_DIRECTIONS:_
- A) In the forum thread on the Janay-oo below, translate this sentence into Spanish: "I have heard God is beyond logic."
- B) According to the forum thread on the Janay-oo below, how many persons give PAHUL these days?
- C) From the forum thread on the Janay-oo below, list in order each passage that Balbir Singh quotes from Rosethorne's writing.

_PAGE EXTRACT:_
------------
Pray Truth for all and say Satsriakal!

Dear Rosethorne Ji!

You wrote "That Sikhi is very Logical undoubtably."
Logic is under the domain of mind. I have heard God is beyond logic.

You also wrote "Like when we want to have NAAM then We Have to have more SIMRAN."
Please elaborate it. Is NAAM received after having more Simran? I feel first NAAM is received and Simran begins.

You mentioned some hundred-year-old tradition "When we want to be Baptised by GURUS then we need to have PAHUL."
These days, PAHUL is received from five persons in a particular ceremony wearing a special dress imagining the presence of the Guru.

Are you sure when you write "Whatever the Janey-oo is I may not able to find the Truth about it, But in My view it is not a way to go to AKAL at all."

I am convinced why Guru Nanak Ji praised the true Janay-oo.

He even sang to wear it till the Jot (Soul) is in the body, along with NAAM.

Gurdev is singing.

bwhir jnyaU ijcru joiq hY nwil ]
"baahar janay-oo jichar jot hai naal."
Outside Janay-oo till Jot keeps company.

DoqI itkw nwmu smwil ]
"Dhotee tikaa naam samaal."
Dhotee, Tikka and Naam, be aware of.

AYQY EQY inbhI nwil ]
"aithai othai nibhee naal."
Here, there keep along.

ivxu nwvY hoir krm n Bwil ]2]
"vin naavai hor karam na bhaal." ||2|| SGGS Ang 355-5
Without NAAM, do not manage other activities.

I wish all true Sikhs the wisdom and state above birth and death on earth.

I pray you receive true Simran and transcend the worldly cotton Janay-oo and other symbols.

Love.


Balbir Singh


----------



## vijaydeep Singh (Mar 17, 2006)

Balbir Singh said:
			
		

> Satsriakal to all and Vijaydeep Singh Ji!
> 
> There is a difference. Gurus sing songs of the Truth experienced. The story tellers write what the Gurus meant and how the outer world looked around them.
> 
> ...


 
Gurfateh

Respected Singh Sahib Balbeer Singh Ji,

Das is sooory if something wrong was writtan.

Das only draw inferance that as Yagyopaveeet in past was symbol of education(with Sanatan Scriptures).

We have our Five Ks as symbol of spritual upliftment.So removal of Yagyopveet and going in for Amrit Sanaskar for us might have meant from mental upliftment to spritual one and former can die like veigtable but latter is eternal.

So Bani could be our Janeu as well as our Sunnat(Circumsnenseion) and same is our Amrit.

Forgive noivce like das for anything wrong.But Akal did give new defiantion of Janeu as Truth via our Masters.


----------



## rosethorne (Mar 17, 2006)
------------
_INFORMATION SHOWN:_
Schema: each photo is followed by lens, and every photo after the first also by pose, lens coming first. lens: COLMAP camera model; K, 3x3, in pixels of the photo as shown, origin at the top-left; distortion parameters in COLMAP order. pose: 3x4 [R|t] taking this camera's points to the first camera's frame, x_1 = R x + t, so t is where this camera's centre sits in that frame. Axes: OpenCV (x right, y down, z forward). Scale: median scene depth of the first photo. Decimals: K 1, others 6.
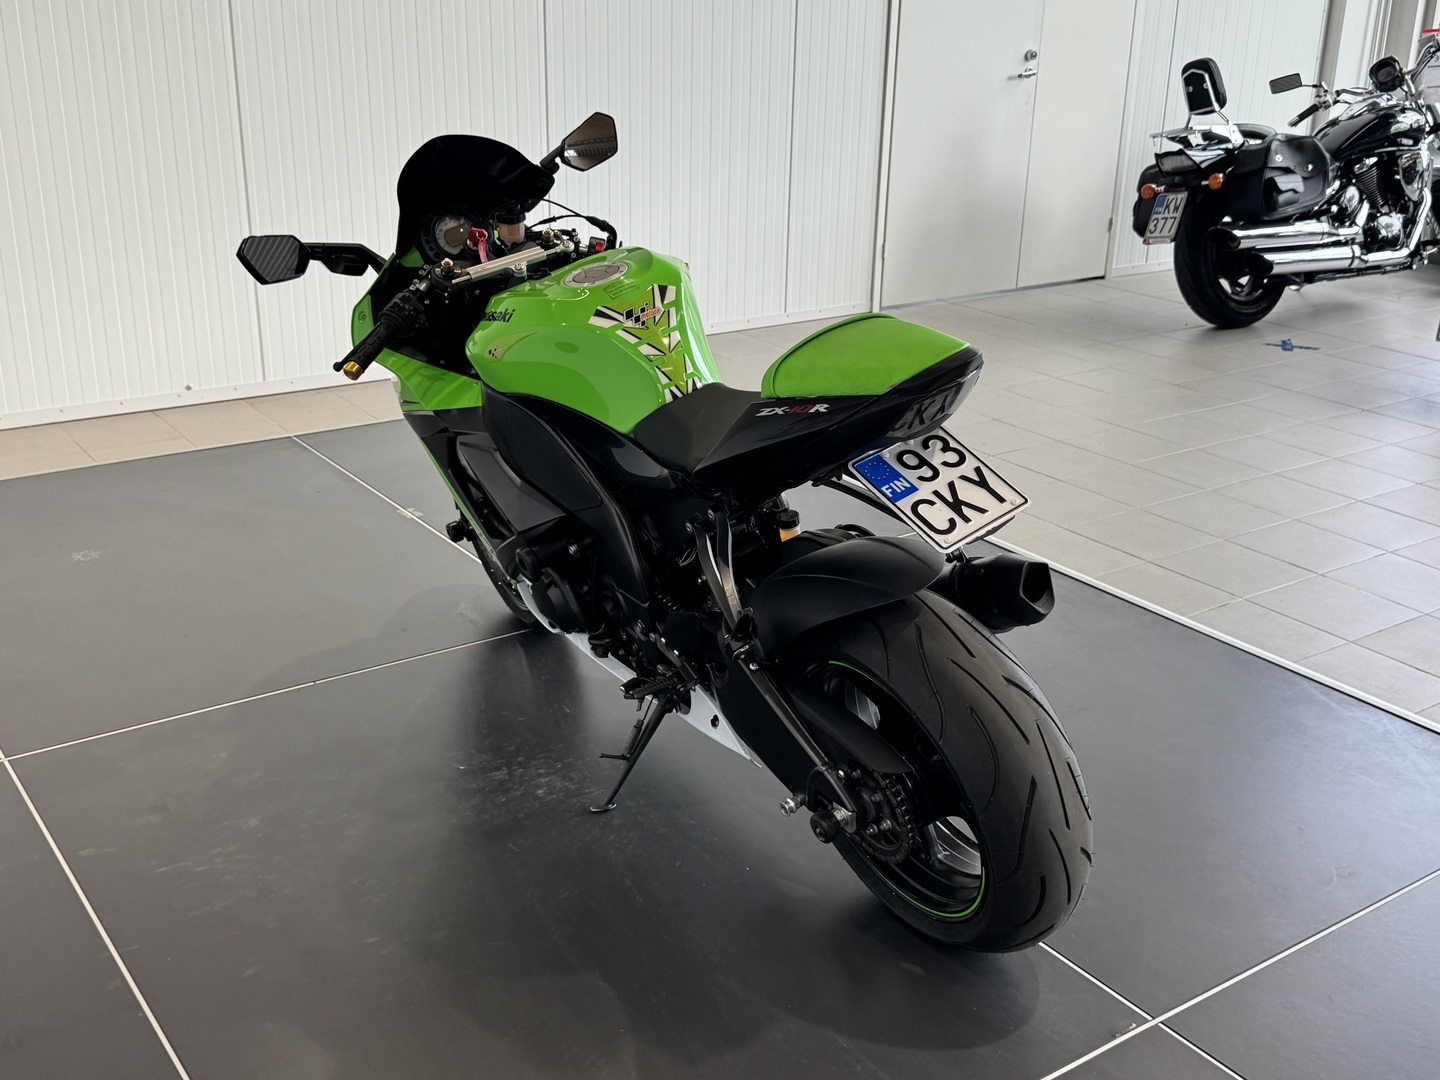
------------
_RESPONSES BY TASK:_
- A) He oído que Dios está más allá de la lógica.

- B) Five persons.

- C)
1. "That Sikhi is very Logical undoubtably."
2. "Like when we want to have NAAM then We Have to have more SIMRAN."
3. "When we want to be Baptised by GURUS then we need to have PAHUL."
4. "Whatever the Janey-oo is I may not able to find the Truth about it, But in My view it is not a way to go to AKAL at all."